My mother told me about the
aeroplane that bombed the shipyard also killing four more men standing in
the doorway of the Neptune Bar, which was across the street from the yard.
It headed towards Rosemount where Spitfires engaged in gunfire with the
enemy, mortally damaging it. It came low over my grandmother’s house at
Ruthrieston; and that is when my mother said she could see the pilot
trying to stand up in the cockpit to bailout through the flames. Of
course, he never made it. He crash-landed on Anderson Drive running into a
partially finished ice rink.
Another incident told by my
father was when the air raid siren went off and he grabbed me in his arms
and rushed my mother and I towards the air raid shelter in the back yard.
Each tenement building had a shelter in the bottom of their yard. It was a
concrete structure like a box big enough to hold all the residents. It had
three rooms with a solid wood door to each. The doors were protected by a
concrete wall attached to the roof. You had to enter from the side to get
to the doorway. My father running down the yard past the coal cellars all
in a row (cellars were used to store coal for the fire) a bomb exploded
some distance down the street. The blast blew open a cellar door hitting
my father on the back as he ran past. Luckily he was not injured, but it
fare gave him a "fleg" (scare). We made it to the shelter ok. We would
stay there in the shelter until the siren would sound the all clear.
Sometimes this took a few hours, sometimes it was just a few minutes.
I moved from infant school
to Victoria Road school, which was also damaged from the war. The top
story had been burned out by incendiary bombs in July 1941. This type of
bomb did not explode but burned and could not be extinguished. Luckily it
was after school hours and nobody was hurt.

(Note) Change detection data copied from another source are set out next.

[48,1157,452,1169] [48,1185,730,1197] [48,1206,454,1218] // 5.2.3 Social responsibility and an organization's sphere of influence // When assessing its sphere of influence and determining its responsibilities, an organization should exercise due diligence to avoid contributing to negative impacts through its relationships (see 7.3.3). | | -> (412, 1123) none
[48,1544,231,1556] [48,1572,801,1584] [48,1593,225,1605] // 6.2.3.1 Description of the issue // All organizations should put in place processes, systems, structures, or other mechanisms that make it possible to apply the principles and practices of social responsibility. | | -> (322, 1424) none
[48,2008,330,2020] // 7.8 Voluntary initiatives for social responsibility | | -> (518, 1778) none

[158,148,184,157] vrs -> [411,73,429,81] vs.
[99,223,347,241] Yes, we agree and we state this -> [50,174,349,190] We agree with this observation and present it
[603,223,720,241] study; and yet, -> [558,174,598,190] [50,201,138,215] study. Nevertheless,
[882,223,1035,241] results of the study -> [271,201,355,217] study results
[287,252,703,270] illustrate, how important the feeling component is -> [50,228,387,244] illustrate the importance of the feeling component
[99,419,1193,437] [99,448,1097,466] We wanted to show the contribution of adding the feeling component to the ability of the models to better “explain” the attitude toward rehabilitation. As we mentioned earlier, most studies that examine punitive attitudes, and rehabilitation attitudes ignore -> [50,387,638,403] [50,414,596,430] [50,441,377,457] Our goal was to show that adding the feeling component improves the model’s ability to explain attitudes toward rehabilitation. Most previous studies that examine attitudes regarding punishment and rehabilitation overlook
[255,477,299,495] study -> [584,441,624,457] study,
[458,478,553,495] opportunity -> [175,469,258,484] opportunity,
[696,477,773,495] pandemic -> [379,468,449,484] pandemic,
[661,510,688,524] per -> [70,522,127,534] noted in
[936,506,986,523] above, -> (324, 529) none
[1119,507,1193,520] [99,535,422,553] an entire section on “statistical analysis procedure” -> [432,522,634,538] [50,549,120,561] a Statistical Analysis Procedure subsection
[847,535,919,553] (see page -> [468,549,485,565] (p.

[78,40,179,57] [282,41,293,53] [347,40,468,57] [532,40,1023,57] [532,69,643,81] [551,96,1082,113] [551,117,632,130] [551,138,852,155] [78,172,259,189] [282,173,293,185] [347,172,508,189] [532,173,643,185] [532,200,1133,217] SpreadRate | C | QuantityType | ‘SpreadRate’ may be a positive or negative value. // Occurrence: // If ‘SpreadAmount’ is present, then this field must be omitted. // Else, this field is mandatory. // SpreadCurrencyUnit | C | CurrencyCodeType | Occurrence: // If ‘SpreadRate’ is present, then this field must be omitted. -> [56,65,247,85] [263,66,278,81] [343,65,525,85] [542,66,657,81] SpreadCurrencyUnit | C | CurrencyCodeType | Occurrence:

We sometimes walked or took
the bus when we would go to town. I remember that across the street from
the fish market, stood half of a building. It was a bank that had been
bombed in 1942. A nurse and two members of the rescue squad were killed,
searching the debris for victims. They were trapped by falling masonry.
There are many incidents I
could relate to you. Maybe we will do more at a later date if you are
interested; but let me give you just one more. They are all sad but this
one struck me hard. A raid in February 1942 hit a bar call McBride’s on
Loch Street. It was a direct hit. The revelers inside were having a good
time trying to forget the awful times they were going through and the
death and carnage that was around them. At lunch time in daylight they
raised their faces to the ceiling and listened to the whistle of a single
bomb; and that was that 17 people ever heard again. It was customary for
bombers to unload all their bombs so they flew home light and this may
have been the case here.
Here again is a case of
man’s inhumanity to man.
I don’t feel that I have
been traumatized in any way by this. Having good Scot’s blood in me had
made me a caring and helpful person to my fellow man, after all the Scots
have endured many hardships and trials in their long history.